● Исходный текст
================

На сцене Смоленского Камерного театра идет спектакль Ильи Леонова

Триллер «Пушкин. Любовь. Чума»

По мотивам «Пира во время чумы», по письмам и стихотворениям Пушкина, по «Чумному городу» Вильсона, а также по «Вступлению» к «Декамерону» Боккаччо…

Триллер «Пушкин. Любовь. Чума»

«Отключите мобильники», – произносит доброжелательный мужской голос за сценой. Перед зрителями – длинный дубовый стол под слегка сбившейся черной скатертью, несколько тяжелых стульев.

По углам сцены – имитация дорожной заставы, дежурные чиновники в зеленых мундирах стоят на страже. Где же пирующие? Вместо них из боковой кулисы выходит… Пушкин (арт. Олег Марковкин). Он хорошо узнаваем: шапка курчавых волос под цилиндром, крылатка, бакенбарды. Только высокий какой-то. Пушкин долго цитатами из собственных писем убеждает чиновников пропустить его, но они отказывают, ссылаясь на холеру. Так начинается спектакль «Пушкин. Любовь. Чума» в Смоленском Камерном театре. Спектакль поставил студент РУТИ (ГИТИС) Илья Леонов, это его дипломная работа.

Вокруг сюжетных мотивов коротеньких драматических сцен «Пира во время чумы», создававшихся Пушкиным в период вынужденного пребывания в Болдине знаменитой «болдинской осенью» 1830 года, громоздится сюжет, придуманный специально для спектакля режиссером. Пушкинские письма и стихи, тексты Боккаччо и Вильсона включаются в спектакль и образуют новый сюжет.

После вступления, аргументирующего невозможность оставить в холерную осень Болдино, Пушкин, как ему и положено, погружается в творчество. Он не только сидит в узнаваемой позе за низеньким столом с гусиным пером в руках, но иногда встает, прохаживается, декламирует свои стихи и письма. И поза похожая, и бакенбарды, и все-все, однако стихи свои и письма Пушкин читает как-то… не очень хорошо. Конечно, мы отдаем себе отчет, что так, как настоящий Пушкин, ни один актер не прочитает, но все же…

Меж тем обстановка сгущается. На сцену выкатывают огромную маску Чумы. И Смерть является в образе мужчины (арт. Андрей Аббасов) высокого роста с закрытым лицом, в закрытой одежде. Пушкин же читает написанное в Болдине стихотворение «Заклинание», обращенное к умершей возлюбленной: «Явись, возлюбленная тень!»

================

● Исходные данные

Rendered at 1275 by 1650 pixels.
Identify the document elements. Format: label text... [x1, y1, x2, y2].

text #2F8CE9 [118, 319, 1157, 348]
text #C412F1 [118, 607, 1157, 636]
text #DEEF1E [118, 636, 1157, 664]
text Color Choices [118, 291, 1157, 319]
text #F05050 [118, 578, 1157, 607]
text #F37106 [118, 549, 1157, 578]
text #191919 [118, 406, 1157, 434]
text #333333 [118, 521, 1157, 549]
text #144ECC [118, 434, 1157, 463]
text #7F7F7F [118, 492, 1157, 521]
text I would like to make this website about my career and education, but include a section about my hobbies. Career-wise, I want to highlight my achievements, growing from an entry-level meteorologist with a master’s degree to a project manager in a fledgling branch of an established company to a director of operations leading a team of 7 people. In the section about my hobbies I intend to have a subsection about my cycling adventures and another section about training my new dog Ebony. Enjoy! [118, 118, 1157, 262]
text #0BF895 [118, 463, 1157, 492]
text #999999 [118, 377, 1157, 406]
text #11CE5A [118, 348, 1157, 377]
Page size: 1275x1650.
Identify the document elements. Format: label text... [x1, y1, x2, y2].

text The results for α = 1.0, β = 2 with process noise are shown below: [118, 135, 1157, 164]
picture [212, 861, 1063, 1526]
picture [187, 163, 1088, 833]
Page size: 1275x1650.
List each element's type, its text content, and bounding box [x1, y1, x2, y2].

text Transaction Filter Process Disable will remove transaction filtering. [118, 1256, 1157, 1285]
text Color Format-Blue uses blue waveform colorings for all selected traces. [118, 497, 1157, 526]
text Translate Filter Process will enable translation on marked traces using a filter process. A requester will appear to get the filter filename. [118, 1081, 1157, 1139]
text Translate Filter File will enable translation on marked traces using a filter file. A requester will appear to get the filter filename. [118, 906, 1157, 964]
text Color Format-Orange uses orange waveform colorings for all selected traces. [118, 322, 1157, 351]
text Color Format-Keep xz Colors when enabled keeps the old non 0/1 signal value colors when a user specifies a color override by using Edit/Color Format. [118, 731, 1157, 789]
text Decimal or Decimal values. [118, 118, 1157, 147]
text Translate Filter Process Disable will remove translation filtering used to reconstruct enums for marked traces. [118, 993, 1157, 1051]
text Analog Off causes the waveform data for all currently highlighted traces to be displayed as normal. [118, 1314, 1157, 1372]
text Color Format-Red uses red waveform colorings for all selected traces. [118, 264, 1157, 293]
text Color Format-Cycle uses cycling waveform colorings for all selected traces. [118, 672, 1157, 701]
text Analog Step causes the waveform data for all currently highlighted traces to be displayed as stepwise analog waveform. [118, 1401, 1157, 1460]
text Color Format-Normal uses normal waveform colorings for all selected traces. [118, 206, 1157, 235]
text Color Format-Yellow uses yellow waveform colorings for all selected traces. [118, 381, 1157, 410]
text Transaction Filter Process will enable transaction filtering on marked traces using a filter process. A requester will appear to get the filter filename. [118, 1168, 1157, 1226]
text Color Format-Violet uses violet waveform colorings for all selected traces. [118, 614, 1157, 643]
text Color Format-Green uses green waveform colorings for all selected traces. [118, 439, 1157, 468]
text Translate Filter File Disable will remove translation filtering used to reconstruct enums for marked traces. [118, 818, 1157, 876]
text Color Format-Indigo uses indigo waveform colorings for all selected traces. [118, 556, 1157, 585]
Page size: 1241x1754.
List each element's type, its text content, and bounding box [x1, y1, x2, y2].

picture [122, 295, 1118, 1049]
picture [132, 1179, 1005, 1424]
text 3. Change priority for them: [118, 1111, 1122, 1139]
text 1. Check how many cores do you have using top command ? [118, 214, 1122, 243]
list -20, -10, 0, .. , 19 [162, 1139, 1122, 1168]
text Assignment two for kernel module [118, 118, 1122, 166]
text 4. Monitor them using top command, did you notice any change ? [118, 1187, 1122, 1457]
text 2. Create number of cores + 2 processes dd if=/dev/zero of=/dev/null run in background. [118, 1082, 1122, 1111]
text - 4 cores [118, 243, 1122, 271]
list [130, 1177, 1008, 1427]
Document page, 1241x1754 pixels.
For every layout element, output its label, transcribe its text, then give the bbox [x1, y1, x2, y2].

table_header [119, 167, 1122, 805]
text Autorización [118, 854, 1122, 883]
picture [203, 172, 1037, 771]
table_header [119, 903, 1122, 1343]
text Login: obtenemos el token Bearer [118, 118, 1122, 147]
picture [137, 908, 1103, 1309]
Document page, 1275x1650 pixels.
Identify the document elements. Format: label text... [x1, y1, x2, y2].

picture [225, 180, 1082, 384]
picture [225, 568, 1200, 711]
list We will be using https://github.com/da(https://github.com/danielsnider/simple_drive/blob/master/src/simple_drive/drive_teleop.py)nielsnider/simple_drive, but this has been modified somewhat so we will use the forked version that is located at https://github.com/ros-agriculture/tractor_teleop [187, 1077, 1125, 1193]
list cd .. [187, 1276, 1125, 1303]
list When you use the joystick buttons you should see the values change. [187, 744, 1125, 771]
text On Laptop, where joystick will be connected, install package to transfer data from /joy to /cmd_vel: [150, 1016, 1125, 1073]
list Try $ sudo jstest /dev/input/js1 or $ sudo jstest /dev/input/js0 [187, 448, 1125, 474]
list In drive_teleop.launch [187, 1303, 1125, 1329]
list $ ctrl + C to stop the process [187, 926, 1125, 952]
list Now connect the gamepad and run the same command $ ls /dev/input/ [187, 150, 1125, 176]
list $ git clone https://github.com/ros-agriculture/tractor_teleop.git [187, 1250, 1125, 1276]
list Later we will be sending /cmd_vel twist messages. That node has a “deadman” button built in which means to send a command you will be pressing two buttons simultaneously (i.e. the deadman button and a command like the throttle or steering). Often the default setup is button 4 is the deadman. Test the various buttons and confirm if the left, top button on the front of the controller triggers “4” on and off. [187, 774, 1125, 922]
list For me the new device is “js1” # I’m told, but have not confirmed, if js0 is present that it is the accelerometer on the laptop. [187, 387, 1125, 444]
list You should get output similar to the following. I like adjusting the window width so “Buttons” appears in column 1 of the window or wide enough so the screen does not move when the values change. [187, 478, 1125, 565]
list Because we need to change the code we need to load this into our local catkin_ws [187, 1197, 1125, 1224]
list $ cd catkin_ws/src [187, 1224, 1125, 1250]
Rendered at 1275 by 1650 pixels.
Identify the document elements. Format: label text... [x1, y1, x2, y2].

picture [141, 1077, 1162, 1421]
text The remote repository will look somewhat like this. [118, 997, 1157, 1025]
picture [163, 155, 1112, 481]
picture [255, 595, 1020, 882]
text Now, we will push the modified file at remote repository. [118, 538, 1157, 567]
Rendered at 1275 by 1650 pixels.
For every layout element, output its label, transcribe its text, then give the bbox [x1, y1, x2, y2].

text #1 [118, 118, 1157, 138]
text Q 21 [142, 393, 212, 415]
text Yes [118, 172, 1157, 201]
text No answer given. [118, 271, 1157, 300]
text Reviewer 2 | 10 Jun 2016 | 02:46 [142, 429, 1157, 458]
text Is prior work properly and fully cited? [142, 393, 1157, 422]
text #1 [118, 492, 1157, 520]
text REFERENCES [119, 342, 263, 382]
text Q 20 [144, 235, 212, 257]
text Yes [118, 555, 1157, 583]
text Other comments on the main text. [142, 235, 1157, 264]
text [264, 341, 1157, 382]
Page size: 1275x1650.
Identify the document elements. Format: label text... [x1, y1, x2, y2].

================

Перечислите все источники, по мотивам которых поставлен спектакль, согласно тексту о спектакле «Пушкин. Любовь. Чума». Листинг взят из другого, не связанного с текстом источника.

● Итоговый ответ
- «Пир во время чумы»
- письма Пушкина
- стихотворения Пушкина
- «Чумной город» Вильсона
- «Вступление» к «Декамерону» Боккаччо